Lunedì 25 Aprile 2022 di Francesca Pierantozzi
Macron rieletto, ma ora rebus maggioranza: cruciali le elezioni di giugno (e in agguato c'è Mélenchon)

«Ci dovremo reinventare, io per primo»: così parlava Emmanuel Macron il 13 aprile 2020. Da allora il paese è uscito dal lockdown, sono arrivati i vaccini, il Covid fa meno paura, è cominciata una guerra alle porte dell’Europa, ma lui ancora non si è reinventato. Dovrà cominciare a farlo da oggi. E di corsa.

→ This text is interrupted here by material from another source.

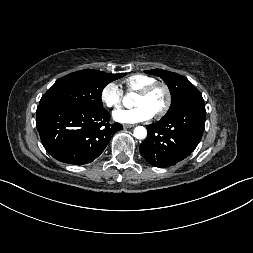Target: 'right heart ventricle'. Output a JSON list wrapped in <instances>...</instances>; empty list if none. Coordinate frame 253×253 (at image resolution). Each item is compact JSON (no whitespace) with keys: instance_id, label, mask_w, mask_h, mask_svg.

La seconda stagione di Macron all’Eliseo si annuncia più incerta, aspra e laboriosa della prima, che pure non aveva fatto mancare niente: un 39enne mai eletto all’Eliseo, il paesaggio politico terremotato, rivolte sociali con l’Arco di Trionfo a ferro e fuoco. Ma ora il gioco rischia di farsi duro sul serio. Qualunque sarà la maggioranza che uscirà dalle elezioni politiche del 12 e 19 giugno (e anche lì non sarà una passeggiata di piacere per Macron e En marche) il presidente riconfermato sa già di dover governare per i prossimi cinque anni un paese che gli è in gran parte ostile. Al primo turno del 10 aprile, oltre il 50% dei voti sono andati a progetti politici non solo diversi, ma diametralmente opposti al suo, e molti degli elettori che lo hanno portato ieri all’Eliseo lo hanno fatto per dovere (contrastare Le Pen) e non per adesione al suo programma o alla sua persona. Se nel 2017, con il 66% dei voti al secondo turno contro il 33 a Le Pen, aveva potuto alla fine governare come se quella maggioranza fosse tutta sua (anche se i gilet jaunes gli avevano presto ricordato che le cose stavano un po’ diversamente) questa volta dovrà costruirsi un capitale politico che gli consenta di avere una più solida legittimità di azione.  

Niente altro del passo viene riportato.